EXERCISE PROMPT:
In the entries below, count the lines that include the word "spreads" and reply with the number alone.

ENTRIES SUPPLIED:
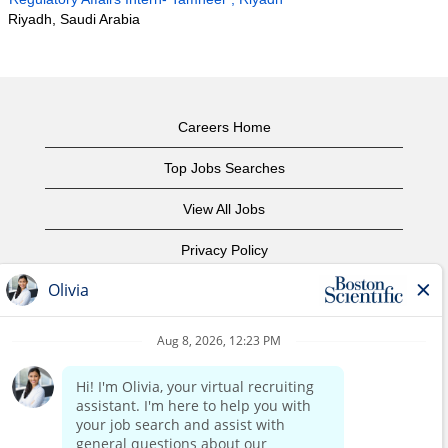
Riyadh, Saudi Arabia
Careers Home
Top Jobs Searches
View All Jobs
Privacy Policy
Terms of Use
Copyright Notice
Contact Us
Corporate Home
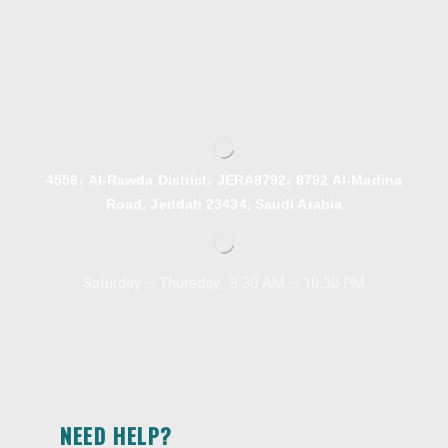
4556، Al-Rawda District، JERA8792، 8792 Al-Madina
Road, Jeddah 23434, Saudi Arabia
Saturday – Thursday, 8.30 AM – 10:30 PM
NEED HELP?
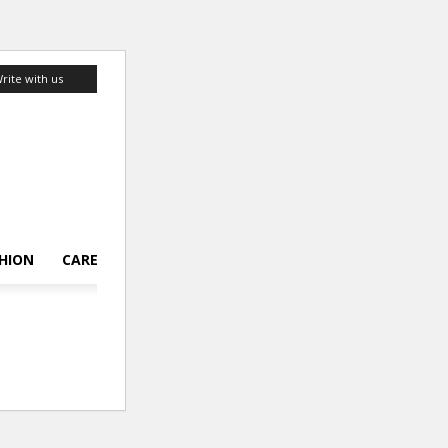
rite with us
HION
CAREER
LIFESTYLE
TOP 10
ABOUT US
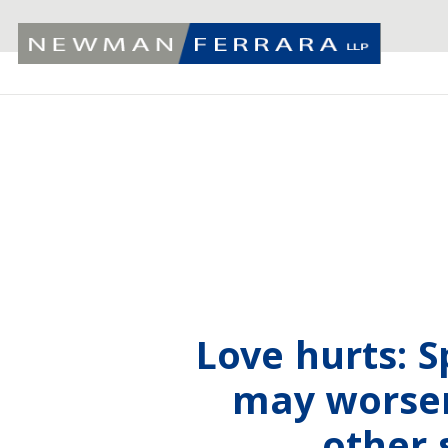
Love hurts: 
may worsen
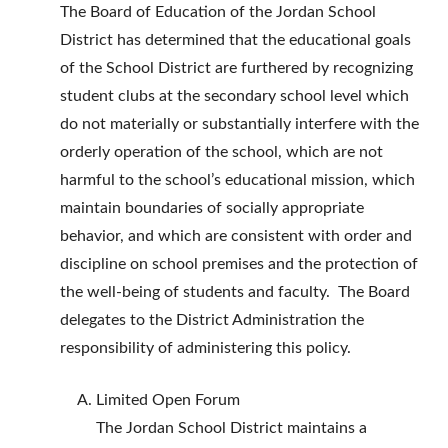
The Board of Education of the Jordan School
District has determined that the educational goals
of the School District are furthered by recognizing
student clubs at the secondary school level which
do not materially or substantially interfere with the
orderly operation of the school, which are not
harmful to the school’s educational mission, which
maintain boundaries of socially appropriate
behavior, and which are consistent with order and
discipline on school premises and the protection of
the well-being of students and faculty. The Board
delegates to the District Administration the
responsibility of administering this policy.
Limited Open Forum
The Jordan School District maintains a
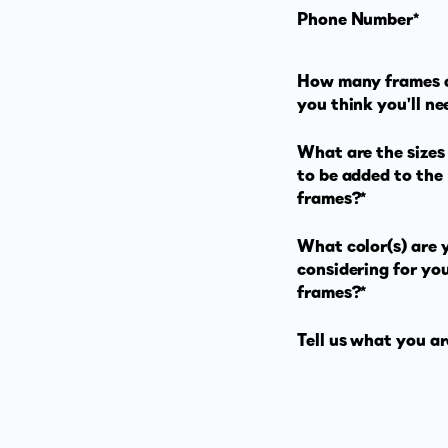
Phone Number*
How many frames 
you think you'll ne
What are the sizes 
to be added to the
frames?*
What color(s) are 
considering for yo
frames?*
Tell us what you ar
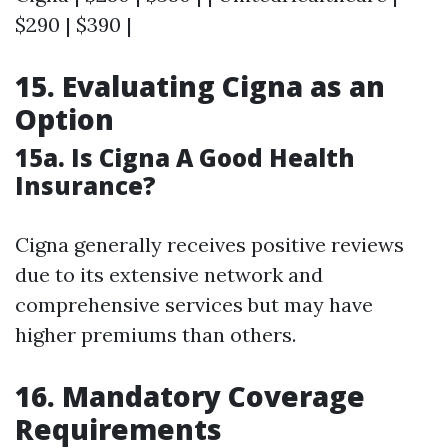
$290 | $390 |
15. Evaluating Cigna as an
Option
15a. Is Cigna A Good Health
Insurance?
Cigna generally receives positive reviews
due to its extensive network and
comprehensive services but may have
higher premiums than others.
16. Mandatory Coverage
Requirements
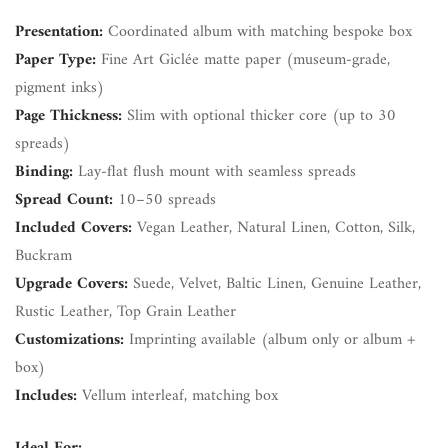
Presentation:
Coordinated album with matching bespoke box
Paper Type:
Fine Art Giclée matte paper (museum-grade,
pigment inks)
Page Thickness:
Slim with optional thicker core (up to 30
spreads)
Binding:
Lay-flat flush mount with seamless spreads
Spread Count:
10–50 spreads
Included Covers:
Vegan Leather, Natural Linen, Cotton, Silk,
Buckram
Upgrade Covers:
Suede, Velvet, Baltic Linen, Genuine Leather,
Rustic Leather, Top Grain Leather
Customizations:
Imprinting available (album only or album +
box)
Includes:
Vellum interleaf, matching box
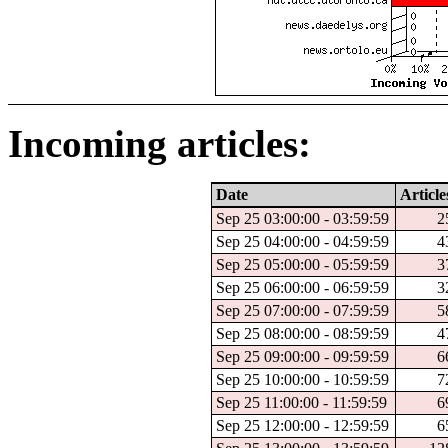
Incoming articles:
Date
Article
Sep 25 03:00:00 - 03:59:59
2
Sep 25 04:00:00 - 04:59:59
4
Sep 25 05:00:00 - 05:59:59
3
Sep 25 06:00:00 - 06:59:59
3
Sep 25 07:00:00 - 07:59:59
5
Sep 25 08:00:00 - 08:59:59
4
Sep 25 09:00:00 - 09:59:59
6
Sep 25 10:00:00 - 10:59:59
7
Sep 25 11:00:00 - 11:59:59
6
Sep 25 12:00:00 - 12:59:59
6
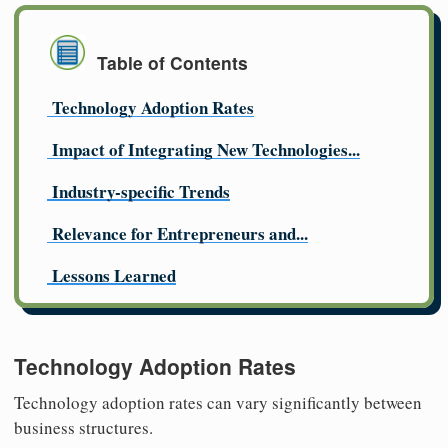
Table of Contents
Technology Adoption Rates
Impact of Integrating New Technologies...
Industry-specific Trends
Relevance for Entrepreneurs and...
Lessons Learned
Technology Adoption Rates
Technology adoption rates can vary significantly between
business structures.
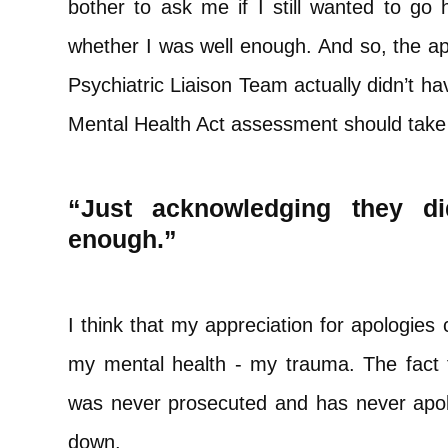
bother to ask me if I still wanted to go
whether I was well enough. And so, the ap
Psychiatric Liaison Team actually didn’t h
Mental Health Act assessment should take
“Just acknowledging they d
enough.”
I think that my appreciation for apologies
my mental health - my trauma. The fact
was never prosecuted and has never apolo
down.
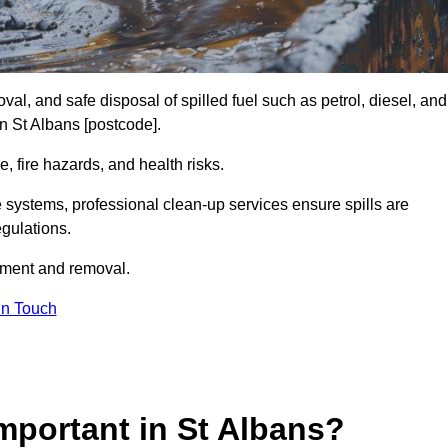
al, and safe disposal of spilled fuel such as petrol, diesel, and
in St Albans [postcode].
, fire hazards, and health risks.
e systems, professional clean-up services ensure spills are
gulations.
inment and removal.
in Touch
Important in St Albans?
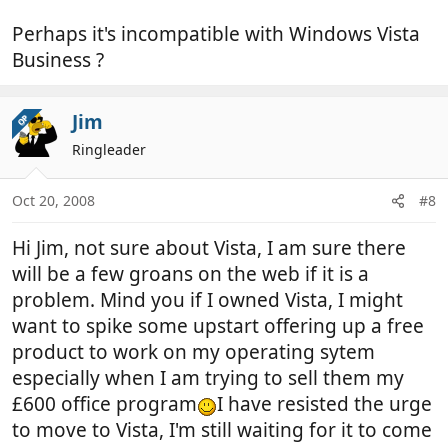
Perhaps it's incompatible with Windows Vista
Business ?
Jim
OP
Ringleader
Oct 20, 2008
#8
Hi Jim, not sure about Vista, I am sure there
will be a few groans on the web if it is a
problem. Mind you if I owned Vista, I might
want to spike some upstart offering up a free
product to work on my operating sytem
especially when I am trying to sell them my
£600 office program
I have resisted the urge
to move to Vista, I'm still waiting for it to come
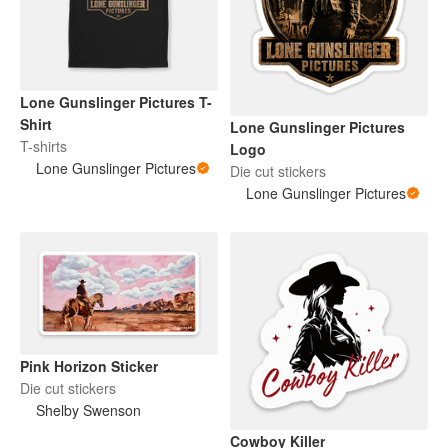
Lone Gunslinger Pictures T-
Shirt
Lone Gunslinger Pictures
T-shirts
Logo
Lone Gunslinger Pictures
Die cut stickers
Lone Gunslinger Pictures
Pink Horizon Sticker
Die cut stickers
Shelby Swenson
Cowboy Killer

SOLUTION TO THE PROBLEM:
3